Plasmonic nanoparticle arrays with lattice resonances have demonstrated promising applications in enhancing nonlinear optical phenomena due to their ability to excite multipole resonances. By tuning the size, shape, and spacing of the nanoparticles in the array, one can precisely control the lattice and plasmonic resonances, enabling tailored nonlinear optical responses for a wide range of applications.

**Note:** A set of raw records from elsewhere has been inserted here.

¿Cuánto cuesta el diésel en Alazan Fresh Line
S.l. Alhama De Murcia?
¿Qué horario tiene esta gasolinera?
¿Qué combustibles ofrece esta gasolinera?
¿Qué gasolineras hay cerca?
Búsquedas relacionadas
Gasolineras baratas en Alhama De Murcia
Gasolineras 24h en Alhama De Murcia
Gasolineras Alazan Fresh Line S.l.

Plasmonic nanostructures can help to increase conversion efficiency in light-driven devices through several mechanisms. Firstly, they can enhance light absorption by concentrating and trapping incident light within a small volume, increasing the amount of light available for conversion. Plasmonic nanostructures can also exhibit LSPR, resulting in a strong, resonant interaction between the nanostructure and incident light. This can lead to enhanced absorption, scattering, light confinement, and control. Additionally, plasmonic nanostructures can trap light within the active layer of a photovoltaic device, increasing the optical path length and improving the overall efficiency of the device. Finally, plasmonic hot carriers generated by plasmonic nanostructures can be used to drive chemical reactions or electrical current, leading to improved energy conversion efficiency and higher device performance.

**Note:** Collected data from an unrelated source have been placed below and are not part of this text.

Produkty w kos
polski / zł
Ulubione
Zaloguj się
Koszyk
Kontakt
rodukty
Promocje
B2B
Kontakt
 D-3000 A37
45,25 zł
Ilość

The use of plasmonic nanostructures in photovoltaics faces several challenges. Plasmonic nanostructures can convert absorbed light into heat, leading to energy loss and reduced overall efficiency. Plasmonic nanostructures can be highly tailored for specific functionality, including being designed to enhance absorption in a specific spectral range, but the range may be somewhat narrow and not match the full range of solar radiation. The fabrication and integration of plasmonic nanostructures into photovoltaic devices can be complex and costly, requiring specialized equipment and processes. Furthermore, plasmonic nanostructures may not be compatible with other materials commonly used in photovoltaics, such as silicon, which can limit their practical use in device fabrication.

Plasmonic nanostructures can help to increase the bandwidth of various applications by providing tunability and flexibility in their optical properties. By controlling the size, shape, and composition of plasmonic nanostructures, it is possible to tailor their resonance and absorption properties across a wide range of frequencies, from ultraviolet to infrared. This tunability makes plasmonic nanostructures attractive for applications such as optical communication, sensing, and imaging, where broadband or multiband operation is desirable. Plasmonic nanostructures can also be designed to support multiple resonances simultaneously, which can further broaden the bandwidth and enhance the sensitivity of these devices. Overall, plasmonic nanostructures offer a promising approach to extending the bandwidth and functionality of various optical applications.